▸ **Instructions to follow**
Your answer should be each line of the entries that contains the word "pinky", copied in full.

Data extracted from a collection
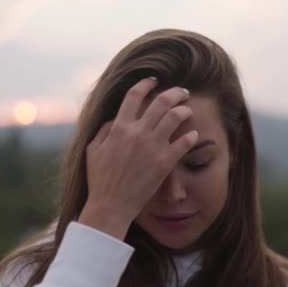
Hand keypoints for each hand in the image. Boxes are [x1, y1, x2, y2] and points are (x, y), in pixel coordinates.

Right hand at [78, 77, 198, 239]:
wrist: (111, 206)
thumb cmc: (100, 180)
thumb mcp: (94, 151)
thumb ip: (104, 131)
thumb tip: (115, 119)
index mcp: (119, 127)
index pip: (134, 95)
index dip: (145, 84)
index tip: (154, 81)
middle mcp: (137, 133)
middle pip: (162, 101)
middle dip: (175, 92)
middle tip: (182, 92)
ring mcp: (153, 147)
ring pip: (176, 117)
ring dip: (185, 110)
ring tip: (188, 111)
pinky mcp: (165, 162)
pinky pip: (184, 142)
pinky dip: (191, 135)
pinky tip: (193, 135)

▸ **Result for this exercise**
pinky mcp: (165, 162)
pinky pip: (184, 142)
pinky dip: (191, 135)
pinky tip: (193, 135)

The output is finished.